Il n’y a pas deux manières à ce sujet : la science est imparfaite. Nous ne parlons pas des tendances philosophiques de la science ou des origines des blouses blanches et des laboratoires au sol en linoléum, mais des rouages ​​du processus par lequel nous déterminons si les choses sont vraies ou fausses.

Dans les décennies qui ont précédé la pandémie, les scientifiques ont passé des heures interminables à lutter contre le fait douloureux qu’une grande partie de la base de connaissances de la science et de la médecine repose sur des recherches imparfaites, brisées ou potentiellement jamais produites.

La science a un écart entre sa mécanique et ses résultats. La mécanique de la science est bonne. Les machines deviennent toujours plus grandes et plus efficaces. De nouveaux outils sont toujours développés. Les techniques deviennent plus sophistiquées au fil du temps, et plus de connaissances sont acquises.

Les résultats de la science ne le sont pas. La culture du milieu universitaire exige la publication et justifie peu de rétrospection sur les erreurs potentielles – cela signifie que les erreurs sont rarement corrigées, et même la fraude pure et simple n’est souvent pas détectée dans la littérature universitaire.

Entrez dans la pandémie

Et puis est arrivée une pandémie, et les lacunes de la science se sont creusées pour devenir un gouffre inévitable. Alors que la recherche biomédicale a connu un succès évident et immédiat dans l’atténuation du COVID-19, elle s’est accompagnée d’un énorme raz de marée de déchets, qui a instantanément submergé nos mécanismes d’atténuation des déchets.

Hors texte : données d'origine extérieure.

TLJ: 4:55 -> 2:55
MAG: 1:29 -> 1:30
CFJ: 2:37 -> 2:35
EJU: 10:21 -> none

De la fraude à la recherche inutile en passant par des articles si remplis d’erreurs qu’il est étonnant qu’ils aient été publiés, la pandémie a produit un raz-de-marée de production scientifique lamentable qui a néanmoins eu des conséquences stupéfiantes sur la vie des gens.

Prenez de l’ivermectine. C’est un médicament antiparasitaire incroyablement efficace qui a traité littéralement des milliards de personnes depuis son invention, et il a presque éliminé certaines maladies parasitaires du monde.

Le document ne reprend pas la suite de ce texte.